Home Opinion and Features I guess he didn’t like Pine Nut

I guess he didn’t like Pine Nut


I firmly believe that words should represent what they mean, because – like me – not everyone can read between the lines, and sometimes lines can get crossed. And these days words are used pretty casually, even in an official capacity.

Picture: Roland Steinmann from Pixabay

IN A MADAM and Eve cartoon I saw recently, Young Thandi asks Mother Anderson, “What’s corruption?”

The old woman explains: “You’ve been with us when we get stopped by traffic cops … right?” Thandi responds, “Ja, so?”

Mother Anderson continues: “If we give them some money for ‘cool drinks’ … then they don’t give us a traffic ticket.”

I think everyone agrees that this is a pretty sharp definition of corruption. But Thandi went a step too far. She asked, “So which one is the ‘corruption’? Giving cool drink money? … or taking cool drink money?”

And, as usual, Mother Anderson kicks her out of the house.

Ja nee, but at least Thandi asks questions when she doesn’t understand something. As for me, I can be pretty literal at times, especially if ‘literal’ means ‘lekker dom’, and this can lead to some comical misunderstandings.

Yes, seriously; sometimes I just don’t get the memo, catch the hint, make the connection or line up the dots, and I end up misunderstanding completely what’s going on.

I could have told this tale before, but one such incident occurred quite a number of years ago, right here in Kimberley at our local traffic department in Community Road in Ashburnham.

The time had come for me to have my driver’s licence renewed, which meant forms and fingerprints and queues and, of course, the obligatory eye-test. The test went well, up to the fourth row where there was a symbol that was all blotched, smudged and fuzzy.

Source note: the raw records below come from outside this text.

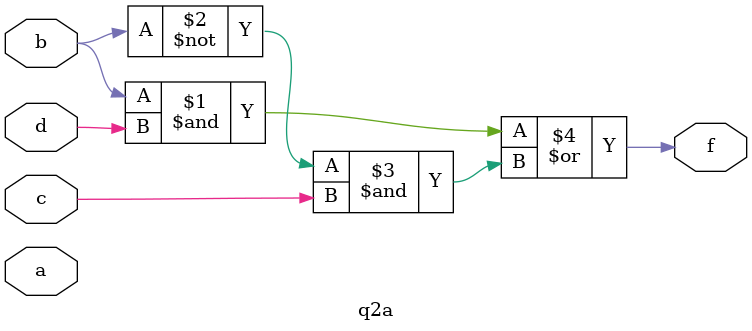
<source format=v>

module q2a(a, b, c, d, f);
    input a, b, c, d;
    output f;

    assign f = (b&d) | (~b&c);

endmodule

</source>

Initially I thought my eyes had suddenly gone weak, which seemed odd, because my spectacle prescription hadn’t changed in several years. I felt a bit uneasy, but I scanned down to rows five, six and seven – I could see all the symbols clearly, right down to the tiniest of them, but the widget on line four, no dice.

I told the examiner as much, and he sighed.

“Oh, then I am sorry. I cannot recommend you for your licence if you fail the eye test.” My heart sank, but perked up again when he said, after what had been a dramatic pause, “However …”

I lifted my grubby chin off the grubby chin rest and looked at him, and he said: “I can sign off on your application for the price of a cold drink.”

Now to me, at the time, buying a cold drink for someone who did you a tiny favour didn’t seem like a big deal, so I nodded my agreement and his ‘John Hancock’ was scribbled at the bottom of my form.

The rest of the process went along without a hitch, and after I had made all the required, official payments I remembered that there was a vending machine just outside, so I popped out quickly and bought a can of Pine Nut.

I suspected that Pine Nut wasn’t his favourite flavour when I plonked it on his desk, judging by the grunt that emitted from his clenched jaw … maybe I should have gotten him a Ginger Beer, or the always popular Coca-Cola.

I have to admit that, at the time, I genuinely didn’t get the whole “buy a cool drink” code talk. I was that naive. But years later when I realised what he had been hinting at, I was both angry at him and disappointed in myself for even getting him the drink … that he actually never asked for.

Had he just said what he meant, I could have been appalled immediately and not almost 20 years later.

I firmly believe that words should represent what they mean, because – like me – not everyone can read between the lines, and sometimes lines can get crossed. And these days words are used pretty casually, even in an official capacity.

For example, in the story in last week’s paper about the pending water shutdown in the city, the following quote puzzled me.

In the third paragraph of the story, it reads: “The Bulk Facility for Infrastructure programme co-ordinator at Sol Plaatje Municipality, Lucky Moyahi, stated that the amount of water lost due to a leak on the 900-millimetre pipe at Midstation in Roodepan could fill the Newton Reservoir in two days.”

I found myself staring at the page, wondering if this was a misprint …

I asked myself, “So does this mean that after this leak is fixed during the upcoming water shutdown, then two days later the Newton reservoir will be full?”

I would really, really love to believe that, but by the way things have been going in this city, I am going to keep all the plastic water bottles around the house for quite a while yet.

And another tiny thing, if the Newton reservoir is not full within two days after the leak at the 900-millimetre pipe at Midstation in Roodepan is fixed, how on this dry earth could we trust anything these people are saying?

Or are things being said just to sound dramatic, or to stir residents’ emotions, to make them buy-in to the shutdown?

That’s not wise. In the long run, honesty is always better than sensationalism.

It’s author DaShanne Stokes who wrote something so simple, even I think I understand what is meant. Stokes says: “If your actions don’t live up to your words, you have nothing to say.”